## Selection
:::::

Top Ten Tuesday – Books I Enjoyed, but Have Never Mentioned on My Blog

Top Ten Tuesday is a weekly meme that currently resides at The Artsy Reader Girl and features bloggers sharing lists on various book topics.  For this week’s Top Ten Tuesday participants are tasked with listing the top books that they have enjoyed, but which they have never mentioned on their blog.  I thought this was a pretty interesting topic to undertake and I had to dive deep into my book collection to find several great reads that I have so far failed to talk about before on my blog.

To appear on my list, the books in question had to be ones that I haven’t talked about to any real degree before during my blogging career.  That means that I am featuring a bunch of older novels I read before I started my blog which I have been unable to re-read and review for an appearance here.  I have also decided to exclude any books or series that I have mentioned in other Top Ten Tuesday posts, especially as there are a few awesome series I have really praised without doing any reviews for them (The Kingkiller Chronicles and The Gentleman Bastards series come to mind).  I must admit that I struggled a little here with finding enough awesome books, so I ended up featuring some comic series as well.  The result is a pretty varied and interesting list that I feel fully conveys the best series that I have really enjoyed and which I need to do some extra reviewing for.

:::::

## Supplied data
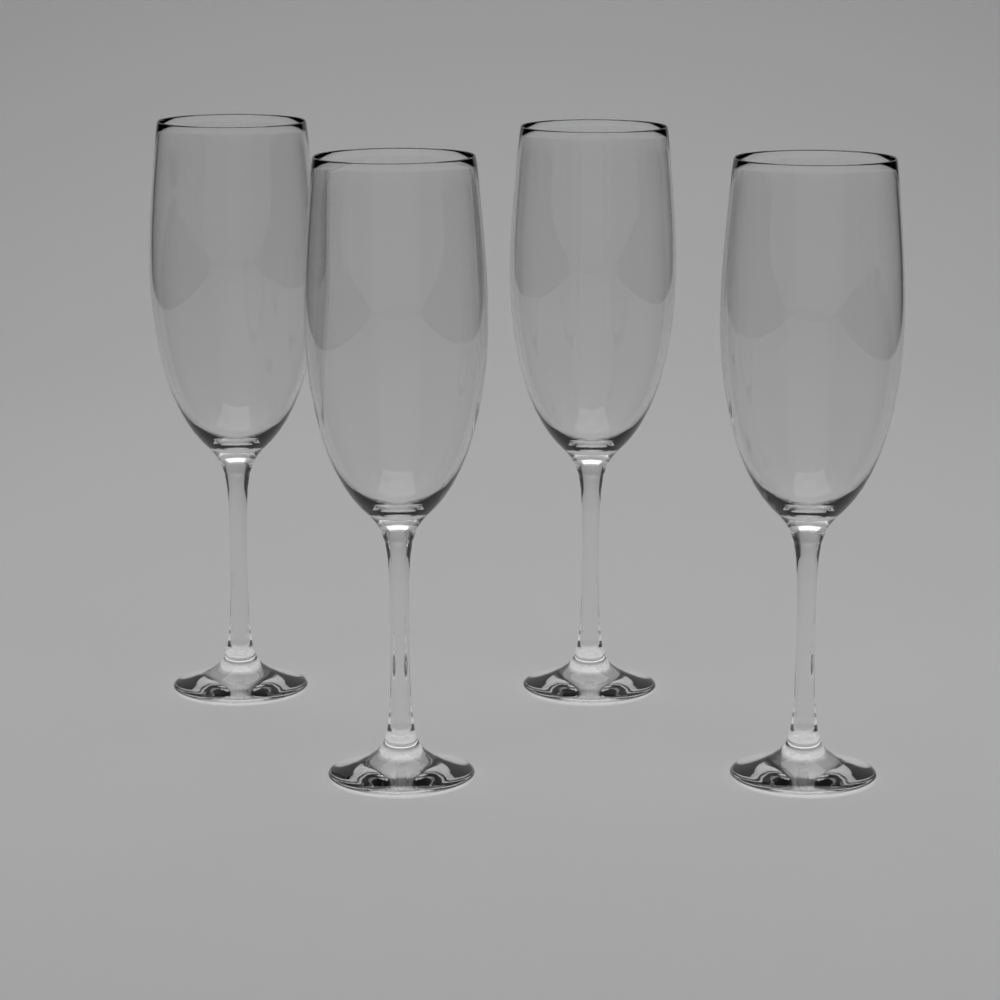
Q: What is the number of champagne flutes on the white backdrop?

:::::

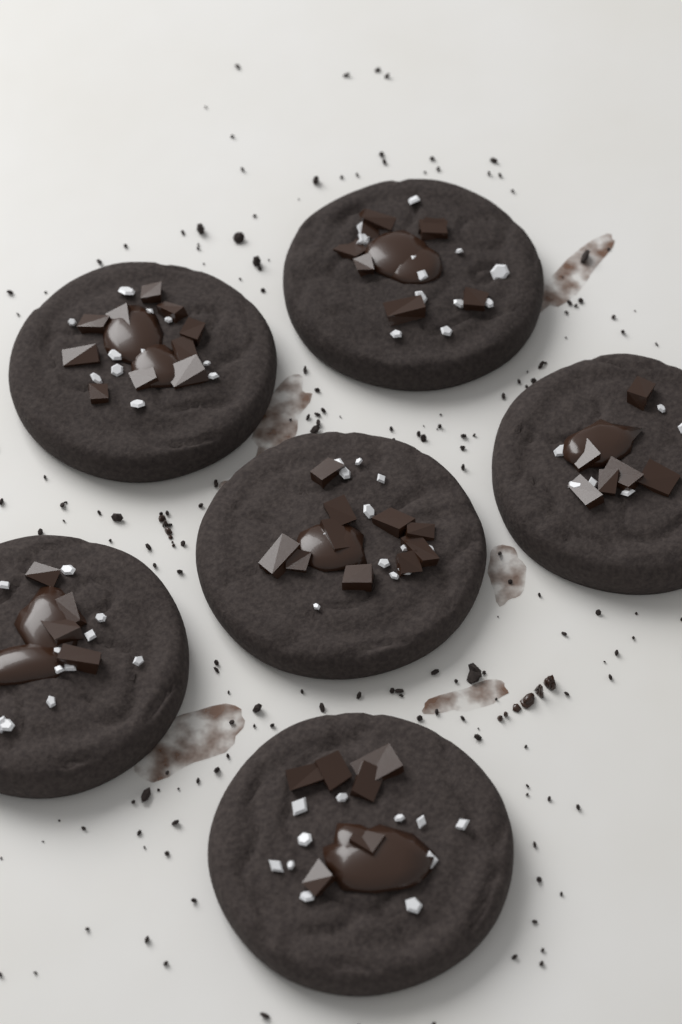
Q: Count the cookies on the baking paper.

:::::

## Instruction
Reproduce everything from "Top Ten Tuesday is" down to "on my blog." in the Top Ten Tuesday post above, replacing "meme" with "blog event".

## The completed task
Top Ten Tuesday is a weekly blog event that currently resides at The Artsy Reader Girl and features bloggers sharing lists on various book topics.  For this week’s Top Ten Tuesday participants are tasked with listing the top books that they have enjoyed, but which they have never mentioned on their blog.  I thought this was a pretty interesting topic to undertake and I had to dive deep into my book collection to find several great reads that I have so far failed to talk about before on my blog.